---------- AVAILABLE DATA ----------

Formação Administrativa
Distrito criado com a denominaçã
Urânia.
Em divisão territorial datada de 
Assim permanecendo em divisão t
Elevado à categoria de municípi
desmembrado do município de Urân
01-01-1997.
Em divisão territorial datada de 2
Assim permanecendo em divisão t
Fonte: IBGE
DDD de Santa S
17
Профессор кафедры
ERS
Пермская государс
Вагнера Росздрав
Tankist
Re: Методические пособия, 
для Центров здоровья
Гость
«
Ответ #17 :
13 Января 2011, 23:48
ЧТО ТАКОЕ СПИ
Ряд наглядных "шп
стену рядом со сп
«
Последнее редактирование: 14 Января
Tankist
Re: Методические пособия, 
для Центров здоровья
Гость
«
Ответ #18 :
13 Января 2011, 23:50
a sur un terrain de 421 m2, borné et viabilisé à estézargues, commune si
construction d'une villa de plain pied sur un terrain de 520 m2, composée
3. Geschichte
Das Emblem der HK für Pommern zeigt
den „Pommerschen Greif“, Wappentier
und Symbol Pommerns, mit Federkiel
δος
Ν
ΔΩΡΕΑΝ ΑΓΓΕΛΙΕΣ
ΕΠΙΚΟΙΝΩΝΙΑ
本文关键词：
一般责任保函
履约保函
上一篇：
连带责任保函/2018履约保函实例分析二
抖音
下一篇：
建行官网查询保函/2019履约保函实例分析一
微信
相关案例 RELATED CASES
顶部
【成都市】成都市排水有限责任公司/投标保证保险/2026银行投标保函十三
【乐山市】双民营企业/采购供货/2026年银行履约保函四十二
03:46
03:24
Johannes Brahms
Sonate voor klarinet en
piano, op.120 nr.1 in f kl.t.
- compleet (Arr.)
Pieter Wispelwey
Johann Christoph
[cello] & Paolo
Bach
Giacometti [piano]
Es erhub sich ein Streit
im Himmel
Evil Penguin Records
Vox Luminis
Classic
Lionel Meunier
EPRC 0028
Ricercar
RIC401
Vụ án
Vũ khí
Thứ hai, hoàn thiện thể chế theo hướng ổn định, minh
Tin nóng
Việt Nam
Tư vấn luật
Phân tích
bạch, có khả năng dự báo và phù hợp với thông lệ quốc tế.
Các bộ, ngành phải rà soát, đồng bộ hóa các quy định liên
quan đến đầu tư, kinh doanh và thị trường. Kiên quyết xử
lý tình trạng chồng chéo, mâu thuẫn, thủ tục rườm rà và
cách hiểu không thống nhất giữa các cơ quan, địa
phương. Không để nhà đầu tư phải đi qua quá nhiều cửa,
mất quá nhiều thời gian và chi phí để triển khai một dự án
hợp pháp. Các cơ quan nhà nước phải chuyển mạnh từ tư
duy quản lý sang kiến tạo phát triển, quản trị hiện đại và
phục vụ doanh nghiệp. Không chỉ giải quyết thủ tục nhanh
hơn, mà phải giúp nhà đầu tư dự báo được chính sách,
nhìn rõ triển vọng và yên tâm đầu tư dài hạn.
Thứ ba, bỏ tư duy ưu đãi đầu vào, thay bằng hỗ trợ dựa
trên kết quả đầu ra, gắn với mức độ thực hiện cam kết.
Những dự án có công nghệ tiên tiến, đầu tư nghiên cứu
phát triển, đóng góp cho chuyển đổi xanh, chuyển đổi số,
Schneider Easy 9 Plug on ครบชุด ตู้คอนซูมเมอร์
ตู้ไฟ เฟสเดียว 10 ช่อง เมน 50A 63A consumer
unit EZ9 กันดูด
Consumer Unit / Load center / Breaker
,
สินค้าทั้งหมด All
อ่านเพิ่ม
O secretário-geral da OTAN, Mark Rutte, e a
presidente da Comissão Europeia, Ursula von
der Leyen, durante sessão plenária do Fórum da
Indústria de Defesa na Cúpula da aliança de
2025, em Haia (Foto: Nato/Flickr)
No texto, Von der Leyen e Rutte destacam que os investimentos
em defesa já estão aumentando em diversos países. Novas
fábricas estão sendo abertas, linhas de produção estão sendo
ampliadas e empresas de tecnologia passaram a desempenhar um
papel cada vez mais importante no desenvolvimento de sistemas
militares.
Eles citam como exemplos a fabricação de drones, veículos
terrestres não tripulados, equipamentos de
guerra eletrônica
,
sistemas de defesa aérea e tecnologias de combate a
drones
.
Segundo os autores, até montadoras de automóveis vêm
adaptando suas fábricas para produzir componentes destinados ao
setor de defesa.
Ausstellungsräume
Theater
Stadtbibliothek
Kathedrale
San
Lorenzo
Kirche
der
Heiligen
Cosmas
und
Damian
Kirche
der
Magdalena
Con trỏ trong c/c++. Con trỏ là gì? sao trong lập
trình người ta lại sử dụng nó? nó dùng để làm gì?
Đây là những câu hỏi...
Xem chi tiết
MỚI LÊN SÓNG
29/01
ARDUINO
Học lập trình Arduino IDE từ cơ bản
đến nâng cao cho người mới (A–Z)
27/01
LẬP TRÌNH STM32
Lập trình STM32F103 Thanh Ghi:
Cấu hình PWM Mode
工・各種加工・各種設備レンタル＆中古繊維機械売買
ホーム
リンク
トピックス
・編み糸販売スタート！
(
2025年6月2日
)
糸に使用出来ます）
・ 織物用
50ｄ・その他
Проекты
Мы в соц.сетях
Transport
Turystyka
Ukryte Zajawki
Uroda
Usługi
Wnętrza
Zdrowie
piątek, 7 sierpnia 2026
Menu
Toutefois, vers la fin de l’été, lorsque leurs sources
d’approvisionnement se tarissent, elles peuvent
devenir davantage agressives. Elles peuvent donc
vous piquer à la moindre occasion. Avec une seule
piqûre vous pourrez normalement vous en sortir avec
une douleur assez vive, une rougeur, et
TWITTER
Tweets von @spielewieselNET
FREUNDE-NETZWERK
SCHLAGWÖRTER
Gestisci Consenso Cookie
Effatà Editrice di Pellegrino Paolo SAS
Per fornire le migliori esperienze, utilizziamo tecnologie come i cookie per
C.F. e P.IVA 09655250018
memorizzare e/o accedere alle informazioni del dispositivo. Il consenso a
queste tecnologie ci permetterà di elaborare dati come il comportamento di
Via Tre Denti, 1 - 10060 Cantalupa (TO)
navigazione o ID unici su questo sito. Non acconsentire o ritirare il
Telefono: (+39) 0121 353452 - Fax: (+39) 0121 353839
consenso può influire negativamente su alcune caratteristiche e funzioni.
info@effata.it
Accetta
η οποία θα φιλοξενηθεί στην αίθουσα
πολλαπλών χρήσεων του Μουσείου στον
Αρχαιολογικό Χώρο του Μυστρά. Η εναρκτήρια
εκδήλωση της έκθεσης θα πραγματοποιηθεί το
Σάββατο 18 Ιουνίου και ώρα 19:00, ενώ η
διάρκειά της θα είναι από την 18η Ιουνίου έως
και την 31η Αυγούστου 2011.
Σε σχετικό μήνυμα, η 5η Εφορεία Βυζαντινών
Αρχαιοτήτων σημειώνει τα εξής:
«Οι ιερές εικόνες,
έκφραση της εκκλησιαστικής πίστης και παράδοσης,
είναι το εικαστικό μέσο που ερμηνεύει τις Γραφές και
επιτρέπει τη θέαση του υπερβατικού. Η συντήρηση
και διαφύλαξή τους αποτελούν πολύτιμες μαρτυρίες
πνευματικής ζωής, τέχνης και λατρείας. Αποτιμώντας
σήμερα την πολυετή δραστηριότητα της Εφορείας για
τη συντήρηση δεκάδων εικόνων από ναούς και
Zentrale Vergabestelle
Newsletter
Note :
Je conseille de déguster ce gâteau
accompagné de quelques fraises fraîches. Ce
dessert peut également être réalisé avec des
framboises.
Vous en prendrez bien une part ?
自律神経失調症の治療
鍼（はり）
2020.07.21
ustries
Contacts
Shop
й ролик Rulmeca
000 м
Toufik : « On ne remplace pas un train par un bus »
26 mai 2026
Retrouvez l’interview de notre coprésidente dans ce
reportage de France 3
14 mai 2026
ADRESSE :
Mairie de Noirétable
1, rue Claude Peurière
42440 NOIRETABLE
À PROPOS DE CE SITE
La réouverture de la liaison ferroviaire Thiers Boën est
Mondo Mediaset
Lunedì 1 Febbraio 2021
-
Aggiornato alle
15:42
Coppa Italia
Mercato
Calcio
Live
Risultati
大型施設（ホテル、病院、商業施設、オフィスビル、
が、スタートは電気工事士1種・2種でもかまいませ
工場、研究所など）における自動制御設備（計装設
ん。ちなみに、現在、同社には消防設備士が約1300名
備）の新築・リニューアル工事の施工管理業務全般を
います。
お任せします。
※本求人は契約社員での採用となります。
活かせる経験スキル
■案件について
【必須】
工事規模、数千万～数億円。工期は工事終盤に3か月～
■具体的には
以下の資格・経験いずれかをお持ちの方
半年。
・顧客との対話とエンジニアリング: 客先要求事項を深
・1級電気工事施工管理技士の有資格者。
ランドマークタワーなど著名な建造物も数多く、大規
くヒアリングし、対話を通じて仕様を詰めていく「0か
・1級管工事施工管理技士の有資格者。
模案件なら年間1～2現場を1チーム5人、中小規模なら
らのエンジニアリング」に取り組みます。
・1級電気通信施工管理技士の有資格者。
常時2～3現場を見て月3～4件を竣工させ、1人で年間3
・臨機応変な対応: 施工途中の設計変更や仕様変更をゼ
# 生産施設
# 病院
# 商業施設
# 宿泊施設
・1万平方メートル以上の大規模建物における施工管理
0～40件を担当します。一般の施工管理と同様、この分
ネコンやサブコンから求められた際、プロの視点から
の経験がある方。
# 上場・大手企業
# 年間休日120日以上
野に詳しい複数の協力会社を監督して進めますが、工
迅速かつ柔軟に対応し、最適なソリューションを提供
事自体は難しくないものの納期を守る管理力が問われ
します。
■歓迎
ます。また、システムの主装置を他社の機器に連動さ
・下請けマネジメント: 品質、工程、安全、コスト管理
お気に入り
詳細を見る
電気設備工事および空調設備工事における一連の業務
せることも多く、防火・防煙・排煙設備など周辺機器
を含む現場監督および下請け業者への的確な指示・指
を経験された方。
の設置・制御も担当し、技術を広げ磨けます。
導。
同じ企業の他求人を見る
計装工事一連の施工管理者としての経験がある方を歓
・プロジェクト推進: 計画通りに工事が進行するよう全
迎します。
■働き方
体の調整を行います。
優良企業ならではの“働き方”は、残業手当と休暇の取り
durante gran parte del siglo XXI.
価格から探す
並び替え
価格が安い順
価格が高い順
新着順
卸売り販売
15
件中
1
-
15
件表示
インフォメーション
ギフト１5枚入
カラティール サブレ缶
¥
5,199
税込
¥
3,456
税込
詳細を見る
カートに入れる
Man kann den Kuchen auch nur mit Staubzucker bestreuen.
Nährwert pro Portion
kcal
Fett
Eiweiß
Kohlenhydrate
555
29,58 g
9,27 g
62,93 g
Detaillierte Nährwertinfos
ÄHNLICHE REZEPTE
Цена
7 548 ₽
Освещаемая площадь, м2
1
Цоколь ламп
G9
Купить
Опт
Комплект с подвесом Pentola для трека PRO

----------

TO-DO ITEM:
Please copy out each line of the data in which the word "phải" occurs.

RESULT BELOW:
Các bộ, ngành phải rà soát, đồng bộ hóa các quy định liên
phương. Không để nhà đầu tư phải đi qua quá nhiều cửa,
hợp pháp. Các cơ quan nhà nước phải chuyển mạnh từ tư
hơn, mà phải giúp nhà đầu tư dự báo được chính sách,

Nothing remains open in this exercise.